We then do a statistical analysis of the performance difference with 2nd stage filtering switched on and with it switched off. This should provide us with an accurate measure of exactly how much overhead 2nd stage filtering adds to typical response times.
I will be writing a small bash script that generates the requisite log files and publishing it here. Please follow this blog entry and the #ukaucensorwall topic in Twitter for further updates. I can be contacted via @jon_seymour in Twitter or jon.seymour at gmail.com
If anyone else can provide technical expertise to assist with this measurement exercise, please post a comment here or to the Twitter topic with contact details.
For now, please:
- follow @ukaucensorwall for updates
- post to #ukaucensorwall to contribute
- poll this page http://tinyurl.com/6rwsec occasionally for future updates
- enlist others to the cause (particularly in the UK, but elsewhere would be good too - it will provide a useful control)

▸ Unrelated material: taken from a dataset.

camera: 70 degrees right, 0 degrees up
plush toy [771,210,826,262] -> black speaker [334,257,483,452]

Update (2008-12-08 16:05 UTC): Need to think about this for some more so there won't be a script to run, if at all, for 16 hours or so.
Revised Plan 2008-12-08 22:00:00 UTC
A simple script isn't going to do the job because of the risk of inadvertently DDOS'ing WikiPedia should I get too many volunteers.

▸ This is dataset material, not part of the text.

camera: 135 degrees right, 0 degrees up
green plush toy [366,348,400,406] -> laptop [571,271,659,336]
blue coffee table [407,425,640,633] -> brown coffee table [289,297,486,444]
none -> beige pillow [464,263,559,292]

That said, I do have a simple bash script available which I will share with a restricted number of users in the UK and Australia if there is interest. This could be used to collect some stats right now, just in case the 2nd stage filtering is switched off before I finish the final implementation. You need either Mac OSX, Cygwin + Windows or Linux + wget to run it. Contact me by e-mail if you are interested in running it - the script MUST NOT be shared with anyone because of DDOS risks if it went viral.

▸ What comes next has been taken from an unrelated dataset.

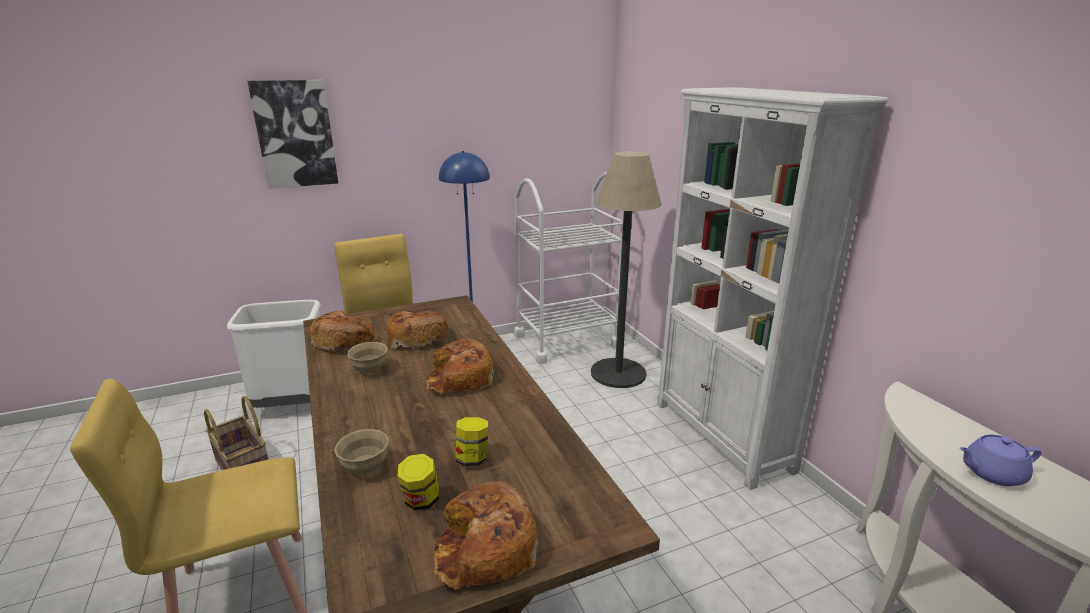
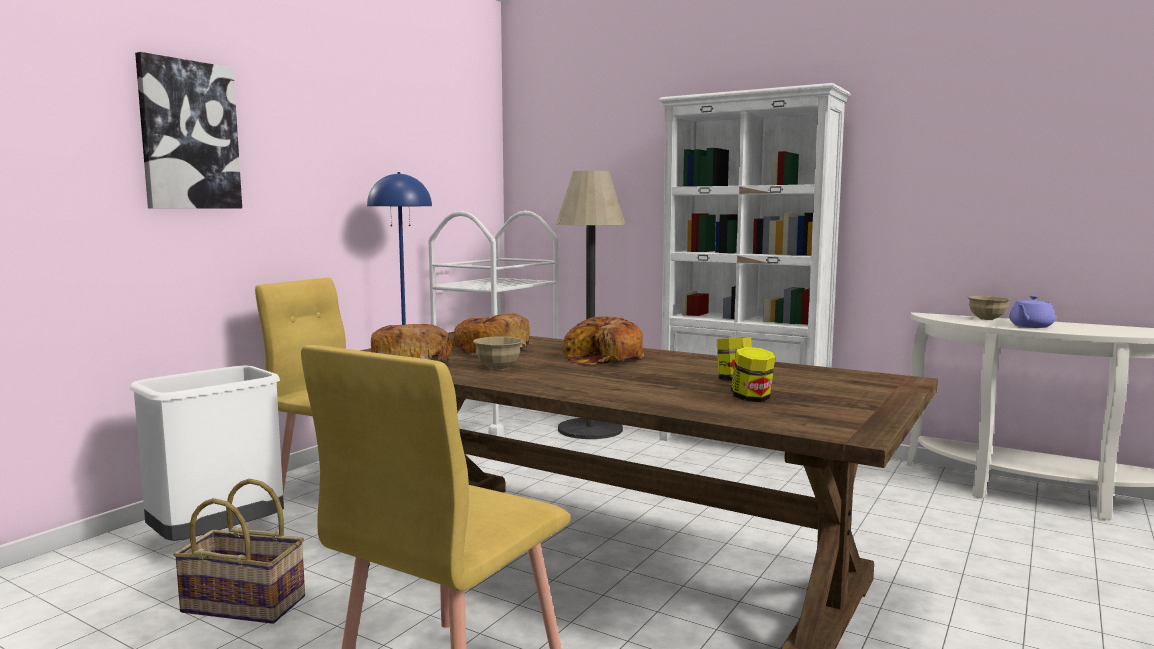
camera: 35 degrees left, 15 degrees down
beige bowl [334,429,389,475] -> beige bowl moved to [968,296,1010,320]
bread [433,481,538,590] -> none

Current thought is to either use BOINC or write a custom Java client that communicates with a governing servlet. This will allow tight control over the load WikiPedia gets subjected to and better control of which URLs are tested (which may help with the analysis). I'll probably go with Java rather than BOINC since Java is what I know best unless there is someone who knows how to do BOINC implementations.
I am not going to be able to spend any time on this until later this evening (Sydney time), however if you can lend a hand before that, please let me know and I can do the cyber equivalent of waving my hands in the air to sketch the plan in more detail.
If anyone who can assist with these tasks or issues, let me know:
- BOINC implementations
- java programming
- tomcat + apache hosting
- statistical analysis - particularly to help plan the test method
- legal and ethical considerations
- enlisting UK volunteers - we really need them :-)!
- enlisting other Australian + international volunteers - useful controls
Revised Plan 2008-12-09 00:41:00 UTC
IWF has backed down so we can't measure the 2nd stage filter this way anymore. However, if get prepared, we will be in a better position to do it if a similar issue occurs in the future.